Have we forgotten our frontliners? That was a question I got from some readers in response to my previous Annotations titled “Lockdown, happy anniversary” (See March 17, 2023 issue).
As with any wars, for the pandemic was another global war, when the entire world struggled against a virus, those in the front line were killed first, or suffered more, and then forgotten.
Think of our health system. On paper and in reports, we see a country where everyone is enrolled in a single-payer healthcare system. Reality on the ground tells a different story. When the pandemic overtook the entire archipelago (save a few villages that benefited from isolation), there was the Department of Health (DOH) tasked to oversee the responses to the worldwide affliction. As with central organizations, the DOH bore the burden of making its services accessible. In many cases, DOH had a basic critical problem—how to make itself known to far-flung sites and communities. Responding to this gap, which was at the core of any modernizing approach, were the so-called rural health units.
Underpaid, understaffed and supported by an army of volunteers, these health units, which were also found in urban barangay, composed the frontliners. As with physical confrontations, they were the ones who stood their ground, hungry and ill equipped. Without them, all of us, with no fear of exaggeration, would have perished by millions overnight.
To understand the function of these volunteers in the Philippine model is to see them against the honorarium they receive, P1,000 or a bit more each month. Picture these individuals as they belonged to a family unit. In the most common scenario, these volunteers who were mostly women, had to continue their work outside beleaguered households. That time, they had the more difficult and most dangerous jobs of being there at the front—exposed, vulnerable against a disease that even the scientific community had no clear idea yet in the beginning of the pandemic. Ignorance was bliss for these beings. But that bliss would prove to be fatal to most.
Do we have a tally of volunteers who were infected with the virus during the initial surge of infections, when the virus was perceived to be most virulent? Did the government ever concern itself with the welfare of these health workers, including the volunteers?
Almost out of the woods, are we ready to reward these frontliners? To honor them not only with certificates of appreciation but also pay them for the risks they had incurred?

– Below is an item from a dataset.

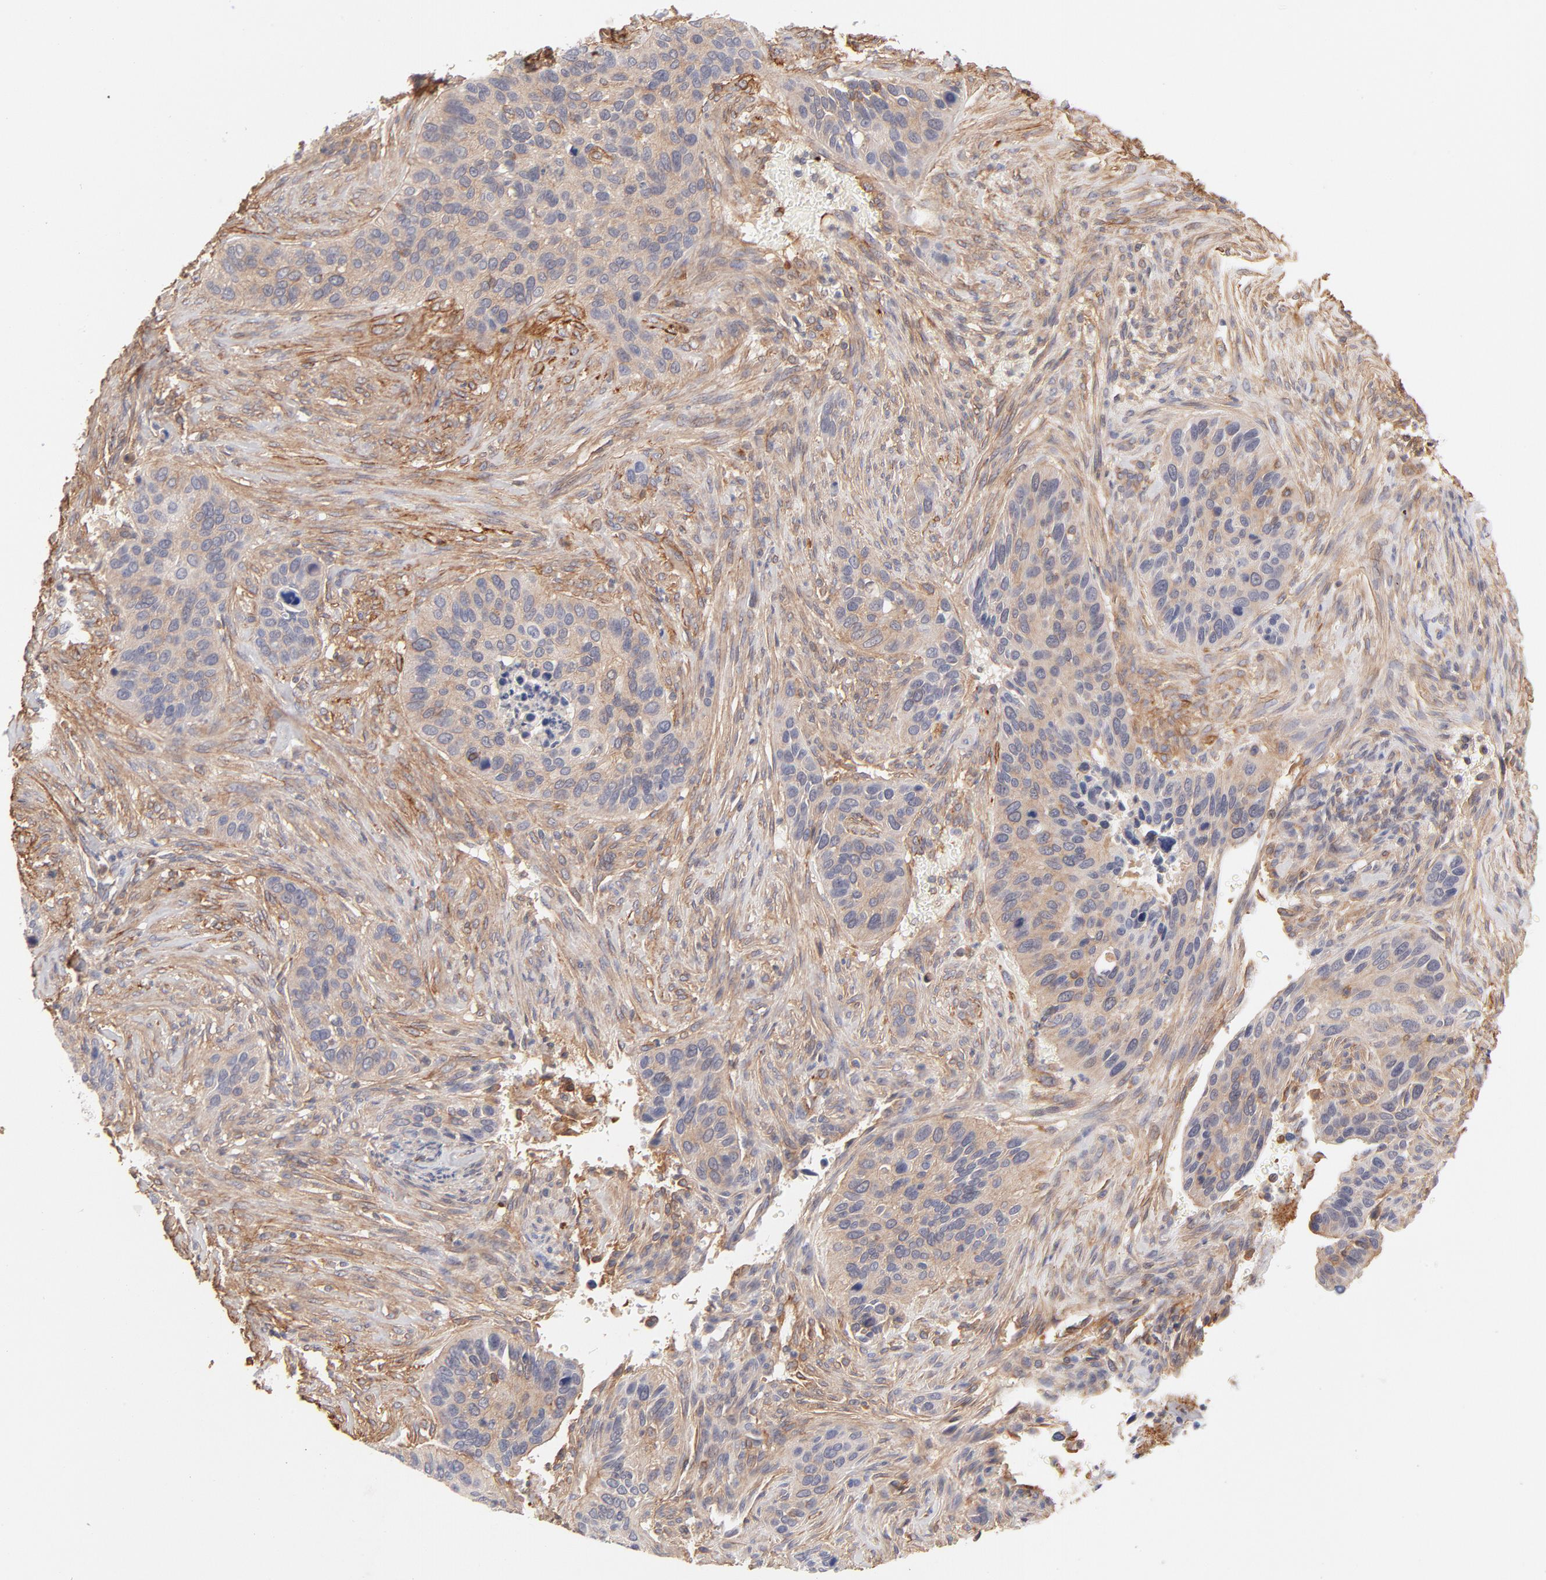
{"staining": {"intensity": "weak", "quantity": ">75%", "location": "cytoplasmic/membranous"}, "tissue": "cervical cancer", "cell_type": "Tumor cells", "image_type": "cancer", "snomed": [{"axis": "morphology", "description": "Adenocarcinoma, NOS"}, {"axis": "topography", "description": "Cervix"}], "caption": "Immunohistochemical staining of human cervical cancer (adenocarcinoma) shows low levels of weak cytoplasmic/membranous protein staining in about >75% of tumor cells. The protein is stained brown, and the nuclei are stained in blue (DAB IHC with brightfield microscopy, high magnification).", "gene": "LDLRAP1", "patient": {"sex": "female", "age": 29}}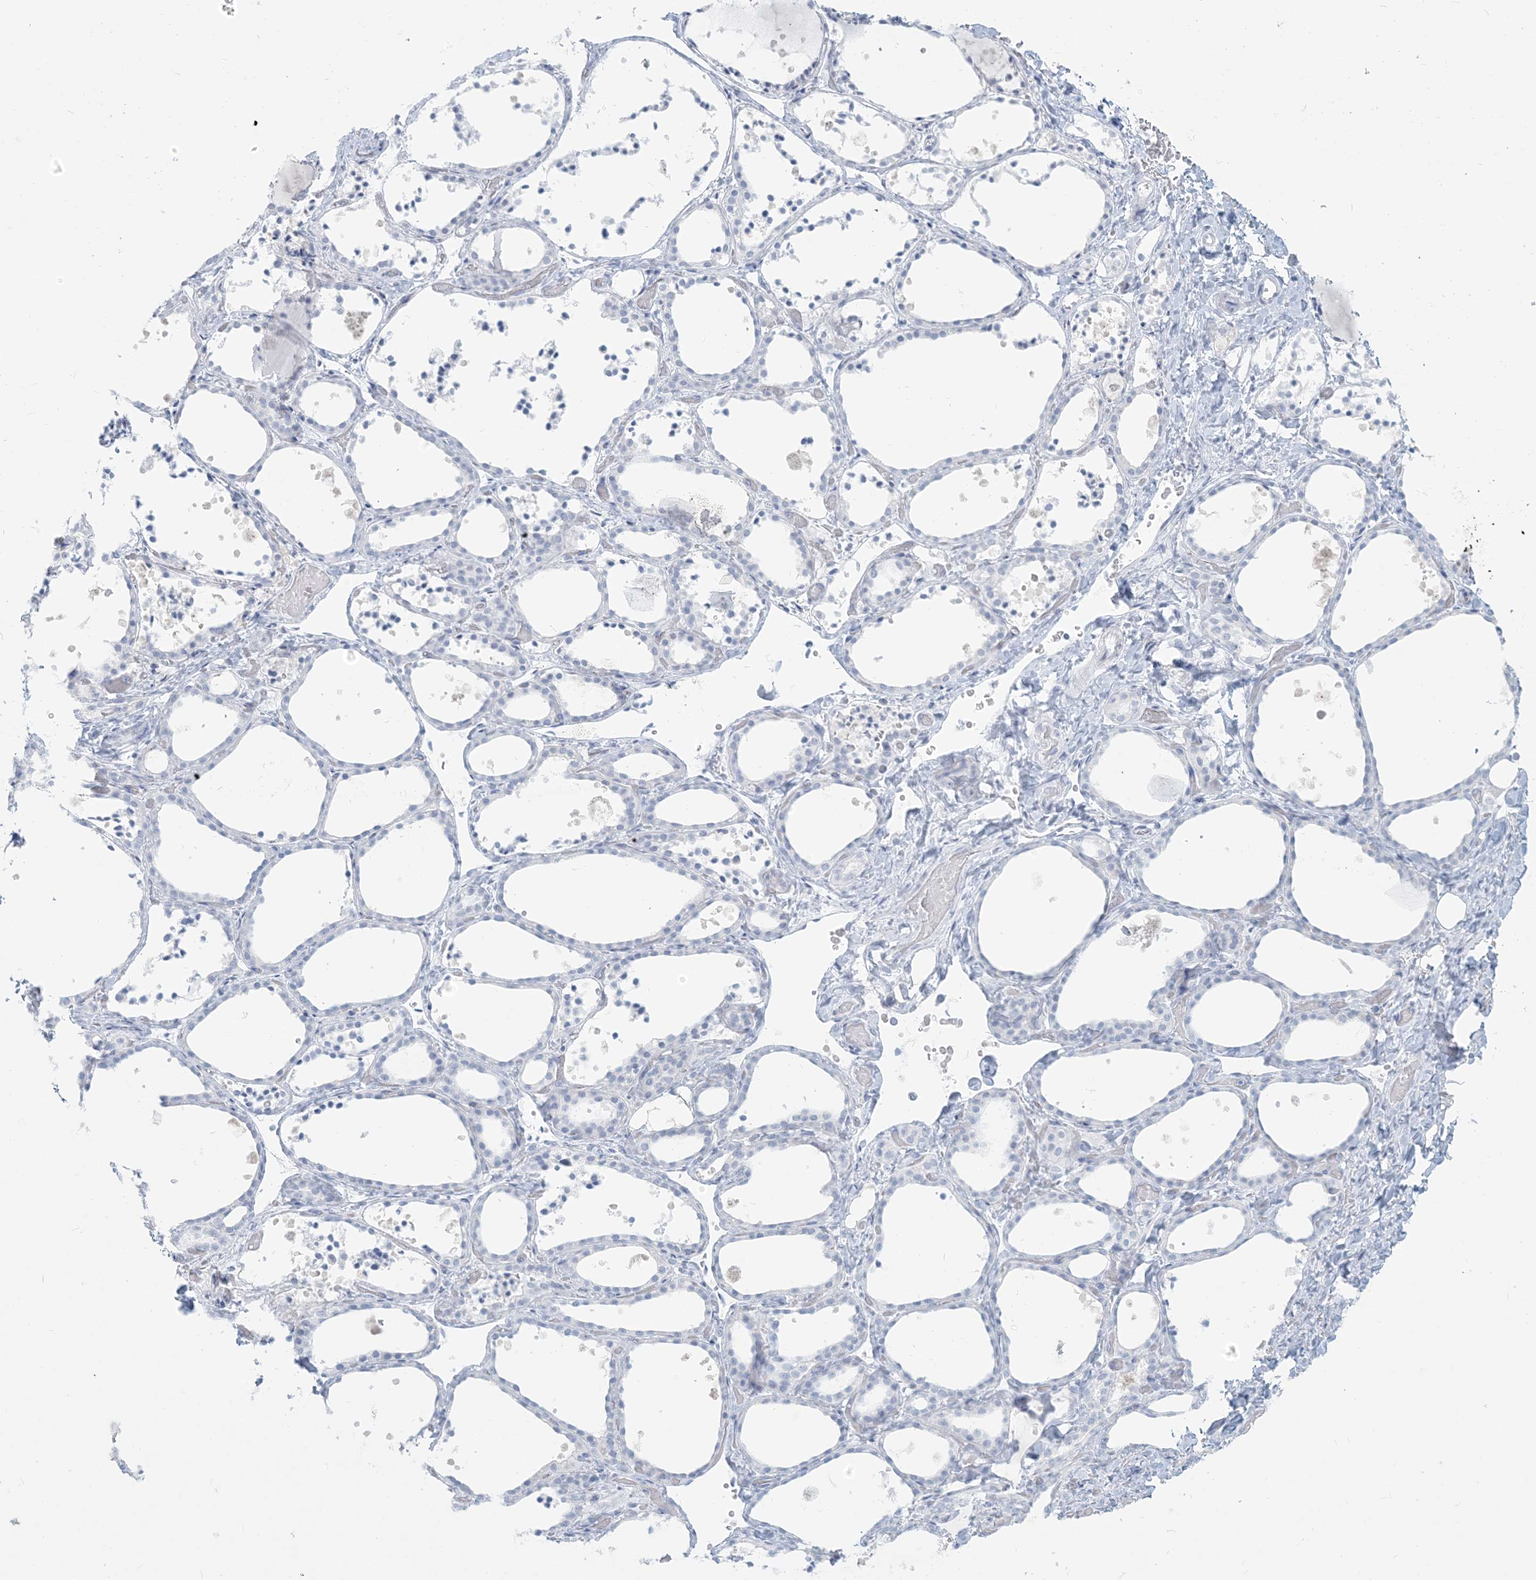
{"staining": {"intensity": "negative", "quantity": "none", "location": "none"}, "tissue": "thyroid gland", "cell_type": "Glandular cells", "image_type": "normal", "snomed": [{"axis": "morphology", "description": "Normal tissue, NOS"}, {"axis": "topography", "description": "Thyroid gland"}], "caption": "Immunohistochemistry micrograph of benign thyroid gland: human thyroid gland stained with DAB (3,3'-diaminobenzidine) exhibits no significant protein positivity in glandular cells. (Brightfield microscopy of DAB immunohistochemistry (IHC) at high magnification).", "gene": "HLA", "patient": {"sex": "female", "age": 44}}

I have memories of these frontliners:
A few months after the pandemic, when the immediate response of local governments was to set up boundaries and checkpoints, I received messages from friends, most of them doctors and nurses. When the local government nearest them asked for volunteers, they responded. One was manning the boundary between our city and the next town. He was with other individuals whose names were familiar as they came from the same high school I attended. I was proud of them. I try to imagine what it was to be there at the outpost in the dead of night, inspecting vehicles coming into the city. Each city, each town, assumed they were the purer place, free from the dreaded virus. My response was to pray for them.
The notion of frontliners became vivid; this was our generation’s own warfront.
In Manila and other cities, names of doctors and other health workers kept cropping up online and with their names were images of votive candles. Or, around their photos were garlands of flowers and loving thoughts of remembrance. My response was of fear. Anxiety.
The affliction would come close to home. A nephew would share photos of his mother, a nurse in a rural health unit. She was wearing what was becoming familiar to us—a raincoat-like costume called PPE. Personal Protective Equipment. She was wearing a pair of boots also. Where did she get them? She was an amusing sight even as my heart went out to her—this individual who was, as with all mothers, gentle and protective of her own children. There she was, in the rain and cold, checking trucks, near midnight at the boundary between two towns, which we did not know was that important.
Gender distinction was dissipated by the pandemic. There were more women standing as sentry at the front line.
That night, I prayed even harder with a fervor I never thought I was capable of summoning from within. Protect them all. Please save them.
Abroad where our migration profile gave us links to nurses, midwives, medical technologists, and doctors—all sorts of health workers—cousins, nephews and nieces reported even more unique difficulties in groups of people who held onto their inalienable human rights and refused to wear masks. We were helpless even thinking of them. Our response was quiet resignation.
When finally the vaccines became available, the same health workers proved to be indefatigable. They were our immediate succor. Hope became tangible in their persons. The volunteers, imperfect as they were, served as our connection to the so-called “ayuda” or economic aid, before the said term became a vulgar term for extreme dependency or sycophancy.
Now, the front is quiet. The venues of distress have been vacated. The masks are still sometimes worn but the face shields now lie around, artifacts of bygone years. Gratitude is once more viewed as overrated, the frontliners and those who were brave enough, unthanked, unpaid, forgotten.